The second thing I noticed as I got into an auto rickshaw in Jammu was the more than normal presence of security. At all major traffic junctions pillboxes surrounded by sand bags and concertina barbed wire were manned by armed soldiers. And once in a while a car or bike would be stopped and thoroughly checked. I managed to locate a decent yet budget place to stay close to the old city with help from the auto driver. And on the way there, the third thing I noticed was that all autos had doors. Without exception. I asked the driver why and joked about doors preventing people from escaping surprise security checks. The driver laughed it off, instead giving a reason of protecting passengers from the dust. Given that most doors were just waist high, that seemed implausible. Also, since when have auto drivers thought of their passengers' comfort. Before I could say so to the driver, the hotel arrived. A room with no view awaited me.
The Mubarak Mandi, situated atop a small hill surrounded by the cheek-by-jowl gullies of the old city, would have been spectacular. Except I chose to visit it at the time of massive restoration. Navigating through the construction debris, there was a sense of long faded grandeur waiting to be revealed. Hidden just behind a thick layer of grime and disuse, waiting the expert hands of the ASI to bring it to the fore. All the buildings of the old palace complex that once made up Mubarak Mandi were now government offices, expect for a lone museum which was closed. It showed no sign of having ever been open. I wished to linger in the courtyard, to gaze at the buildings surrounding me, but hunger drove me to find a place to eat. As I passed through the imposing arched doorway, I made it a point to visit again. If the restoration goes as I hope, it will be a rewarding experience.
As I made my way through the narrow streets, I decided to lunch at a place called the Paras Ram dabha. I had heard a lot about the place, but very little about where it was located. All I knew was that it was near an area called Panjtirthi. I determined to hunt it down. I arrived at Panjtirthi, and started to roam the streets, looking for the place. After a good one and half hours of searching, I could find no place that called itself Paras Ram dabha. I could not even find a board or sign that said Paras Ram anything. Asking around for Paras Ram dabha, I finally managed to narrow the search down to a single stretch of road. After roaming the street a few times with no luck, I stopped at a small kiosk to pick up a cola. As a final attempt, I asked the shopkeeper about Paras Ram dabha. He pointed across the street to a nondescript blue building with a huge crowd outside and said that that was it. All I could see of the small grimy building was a couple of small doorways with people pouring out of it and a small board hung above one of them proclaiming the office of one Wazir Lakhpathrai Charitable Trust.

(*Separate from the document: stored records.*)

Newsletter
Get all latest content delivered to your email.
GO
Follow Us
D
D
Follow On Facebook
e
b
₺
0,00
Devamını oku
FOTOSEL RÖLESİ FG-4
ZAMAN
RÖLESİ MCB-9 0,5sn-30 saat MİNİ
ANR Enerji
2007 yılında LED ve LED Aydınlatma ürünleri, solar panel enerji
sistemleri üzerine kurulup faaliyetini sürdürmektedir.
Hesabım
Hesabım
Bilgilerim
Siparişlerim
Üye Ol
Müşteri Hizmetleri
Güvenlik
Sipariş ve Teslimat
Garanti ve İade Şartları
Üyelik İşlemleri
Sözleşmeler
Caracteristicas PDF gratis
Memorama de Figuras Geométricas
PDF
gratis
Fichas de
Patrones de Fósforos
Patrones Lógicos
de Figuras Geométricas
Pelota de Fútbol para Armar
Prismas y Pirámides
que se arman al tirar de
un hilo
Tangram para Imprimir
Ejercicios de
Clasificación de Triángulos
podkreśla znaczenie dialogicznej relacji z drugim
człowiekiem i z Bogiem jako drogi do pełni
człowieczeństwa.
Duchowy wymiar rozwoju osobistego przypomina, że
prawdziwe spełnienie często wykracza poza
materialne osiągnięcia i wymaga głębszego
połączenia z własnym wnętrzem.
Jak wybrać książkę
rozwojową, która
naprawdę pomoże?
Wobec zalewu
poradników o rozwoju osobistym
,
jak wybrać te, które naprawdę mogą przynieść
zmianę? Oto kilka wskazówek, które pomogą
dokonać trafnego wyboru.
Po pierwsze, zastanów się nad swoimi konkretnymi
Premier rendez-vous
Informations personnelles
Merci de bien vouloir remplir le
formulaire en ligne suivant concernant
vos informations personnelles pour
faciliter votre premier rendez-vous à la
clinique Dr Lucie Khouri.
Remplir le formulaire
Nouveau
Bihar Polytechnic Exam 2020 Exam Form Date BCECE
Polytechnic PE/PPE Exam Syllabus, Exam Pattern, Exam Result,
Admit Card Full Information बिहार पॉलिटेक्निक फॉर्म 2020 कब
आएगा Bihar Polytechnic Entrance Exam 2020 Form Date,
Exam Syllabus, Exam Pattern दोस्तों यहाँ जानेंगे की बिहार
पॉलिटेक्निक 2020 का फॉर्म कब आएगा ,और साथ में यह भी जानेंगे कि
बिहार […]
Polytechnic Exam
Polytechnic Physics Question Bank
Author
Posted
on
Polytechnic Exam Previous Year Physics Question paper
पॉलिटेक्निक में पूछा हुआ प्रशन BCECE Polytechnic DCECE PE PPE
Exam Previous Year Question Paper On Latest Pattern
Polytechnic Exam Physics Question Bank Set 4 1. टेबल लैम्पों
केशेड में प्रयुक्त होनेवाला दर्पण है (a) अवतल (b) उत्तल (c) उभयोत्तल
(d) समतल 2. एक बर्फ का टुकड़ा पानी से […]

In hindsight, the crowd should have given me a clue. I decided to wait a bit more for the crowd to go away. As I stood there waiting, with hunger gnawing me, I thought about what I could eat. After a wait of about half an hour, enough place became available for me to get inside. What I saw could be best described as two small rooms with closely placed tables connected by a narrow, dark passage in the back. I settled on a place, and as the guy came to take the order, I decided to play it safe and order roti with the chicken curry on offer. A quick minute later, a plate piled with two rotis and a bowl of curry, several pieces of chicken in a questionable brown gravy, arrived. By then, I was too hungry to care. But, one bite, and I was taken aback. It was simply brilliant. The search, the wait, the hunger, all had been totally worth it. After a full meal, I decided to walk down the Circular road, a hilly, tree-lined road descending to the banks of the Tawi river. After a long walk and a contented wade in the river, and a long lingering tour of the old market area, I decided it was a worthwhile visit to Jammu.

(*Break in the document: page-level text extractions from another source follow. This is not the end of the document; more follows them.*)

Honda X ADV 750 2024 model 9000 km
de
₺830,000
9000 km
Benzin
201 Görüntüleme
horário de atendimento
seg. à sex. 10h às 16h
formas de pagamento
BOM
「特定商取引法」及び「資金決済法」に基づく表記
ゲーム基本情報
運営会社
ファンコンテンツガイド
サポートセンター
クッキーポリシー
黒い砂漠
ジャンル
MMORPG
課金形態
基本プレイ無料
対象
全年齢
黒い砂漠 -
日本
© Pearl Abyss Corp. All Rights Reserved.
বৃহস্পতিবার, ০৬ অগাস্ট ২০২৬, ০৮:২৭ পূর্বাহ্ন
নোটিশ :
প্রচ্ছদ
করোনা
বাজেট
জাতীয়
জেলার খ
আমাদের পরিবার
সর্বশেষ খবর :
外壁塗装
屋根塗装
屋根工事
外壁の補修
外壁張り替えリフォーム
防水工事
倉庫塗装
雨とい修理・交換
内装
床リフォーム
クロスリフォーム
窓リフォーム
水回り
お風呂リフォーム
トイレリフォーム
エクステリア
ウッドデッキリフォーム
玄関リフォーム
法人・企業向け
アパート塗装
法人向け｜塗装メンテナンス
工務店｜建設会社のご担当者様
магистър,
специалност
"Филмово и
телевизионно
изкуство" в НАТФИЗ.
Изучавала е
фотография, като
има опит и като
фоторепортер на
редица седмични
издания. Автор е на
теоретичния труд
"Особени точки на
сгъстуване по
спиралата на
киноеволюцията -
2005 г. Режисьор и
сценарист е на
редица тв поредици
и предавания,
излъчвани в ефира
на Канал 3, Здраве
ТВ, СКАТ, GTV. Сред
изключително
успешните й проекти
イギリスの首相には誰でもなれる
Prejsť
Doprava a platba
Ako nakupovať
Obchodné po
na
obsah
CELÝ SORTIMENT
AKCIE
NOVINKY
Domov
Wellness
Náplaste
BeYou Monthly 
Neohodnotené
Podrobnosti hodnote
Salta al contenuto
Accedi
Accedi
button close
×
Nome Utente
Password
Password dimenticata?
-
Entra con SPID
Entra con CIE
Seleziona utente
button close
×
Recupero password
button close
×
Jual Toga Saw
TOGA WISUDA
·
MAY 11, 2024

With the usual tourist stop overs at the Bagh-e-Bahu and the Amar Mahal palace done with the previous day, a train to Udhampur awaited. Getting up at an early six in the morning to catch the DMU to Udhampur, the first leg of the most awaited Kashmir railway, was a bit of a disappointment. I was hoping for the shiny new train, but instead I had to settle for an old and much beaten one. Not really much of a set back. For I could ride to my heart's content the shiny new ones from Anantnag to Baramulla, which I planned to do for a whole day, back and forth. I had dreamed of this for a whole year, ever since I got to know of the railway line being built in Kashmir. A wait of just one more day did not seem that long.